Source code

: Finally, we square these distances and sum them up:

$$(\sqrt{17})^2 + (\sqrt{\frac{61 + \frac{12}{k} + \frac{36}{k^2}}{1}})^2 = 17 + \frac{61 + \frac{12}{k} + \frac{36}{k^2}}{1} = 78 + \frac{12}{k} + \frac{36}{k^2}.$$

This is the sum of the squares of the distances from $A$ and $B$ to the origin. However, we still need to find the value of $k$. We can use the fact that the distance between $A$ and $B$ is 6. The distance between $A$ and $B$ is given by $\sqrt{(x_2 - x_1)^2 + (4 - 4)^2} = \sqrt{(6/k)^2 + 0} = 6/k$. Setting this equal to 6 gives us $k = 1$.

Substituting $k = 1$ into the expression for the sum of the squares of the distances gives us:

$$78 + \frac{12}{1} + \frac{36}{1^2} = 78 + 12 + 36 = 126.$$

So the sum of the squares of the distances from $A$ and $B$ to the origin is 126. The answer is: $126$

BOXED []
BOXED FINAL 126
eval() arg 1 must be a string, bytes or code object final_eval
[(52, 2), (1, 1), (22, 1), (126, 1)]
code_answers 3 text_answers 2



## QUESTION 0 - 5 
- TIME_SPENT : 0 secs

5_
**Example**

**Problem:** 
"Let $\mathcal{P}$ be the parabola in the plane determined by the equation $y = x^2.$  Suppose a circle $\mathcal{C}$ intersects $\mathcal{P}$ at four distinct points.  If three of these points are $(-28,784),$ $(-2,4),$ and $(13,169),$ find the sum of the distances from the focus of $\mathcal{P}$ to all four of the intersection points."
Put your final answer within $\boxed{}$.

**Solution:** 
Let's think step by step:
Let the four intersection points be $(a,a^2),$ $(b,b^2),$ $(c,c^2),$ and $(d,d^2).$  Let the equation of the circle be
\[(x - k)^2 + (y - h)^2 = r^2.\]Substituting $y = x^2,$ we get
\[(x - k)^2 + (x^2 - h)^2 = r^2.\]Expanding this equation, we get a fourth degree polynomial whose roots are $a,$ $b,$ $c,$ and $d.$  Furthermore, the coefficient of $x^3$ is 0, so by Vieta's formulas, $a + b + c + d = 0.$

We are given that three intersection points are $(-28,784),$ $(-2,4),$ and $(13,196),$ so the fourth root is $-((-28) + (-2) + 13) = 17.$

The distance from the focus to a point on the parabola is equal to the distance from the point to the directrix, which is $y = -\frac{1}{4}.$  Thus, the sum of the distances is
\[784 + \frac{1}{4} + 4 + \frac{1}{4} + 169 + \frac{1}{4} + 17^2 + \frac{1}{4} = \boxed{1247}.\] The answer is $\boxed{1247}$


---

...

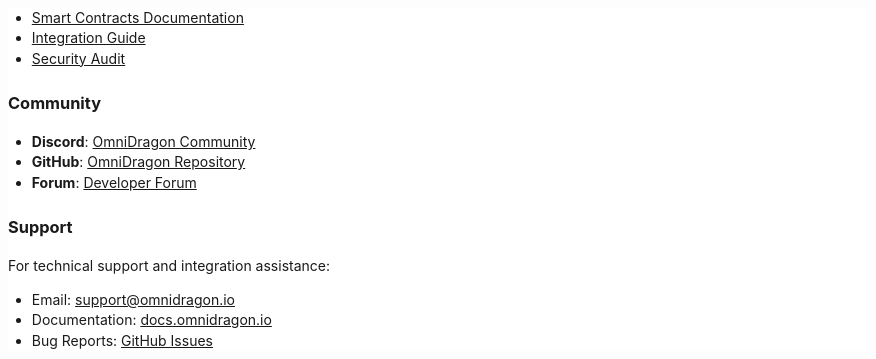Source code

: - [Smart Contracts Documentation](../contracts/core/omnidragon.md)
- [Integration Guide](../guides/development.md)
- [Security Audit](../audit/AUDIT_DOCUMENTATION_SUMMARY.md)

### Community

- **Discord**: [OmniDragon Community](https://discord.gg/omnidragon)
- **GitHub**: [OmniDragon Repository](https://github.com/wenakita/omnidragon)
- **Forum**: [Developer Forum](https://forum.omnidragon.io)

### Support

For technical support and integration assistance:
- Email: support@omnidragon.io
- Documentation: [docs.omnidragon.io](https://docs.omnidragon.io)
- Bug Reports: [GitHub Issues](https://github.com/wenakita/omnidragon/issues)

### TASK DIRECTIONS
Write out the lines from the one containing "[Smart Contracts Documentation](../contracts/core/omnidragon.md)" through the one containing "- Bug Reports: [GitHub" as a numbered list, skipping any blank lines.

### RESPONSE TO THE EXERCISE
1. : - [Smart Contracts Documentation](../contracts/core/omnidragon.md)
2. - [Integration Guide](../guides/development.md)
3. - [Security Audit](../audit/AUDIT_DOCUMENTATION_SUMMARY.md)
4. ### Community
5. - **Discord**: [OmniDragon Community](https://discord.gg/omnidragon)
6. - **GitHub**: [OmniDragon Repository](https://github.com/wenakita/omnidragon)
7. - **Forum**: [Developer Forum](https://forum.omnidragon.io)
8. ### Support
9. For technical support and integration assistance:
10. - Email: support@omnidragon.io
11. - Documentation: [docs.omnidragon.io](https://docs.omnidragon.io)
12. - Bug Reports: [GitHub Issues](https://github.com/wenakita/omnidragon/issues)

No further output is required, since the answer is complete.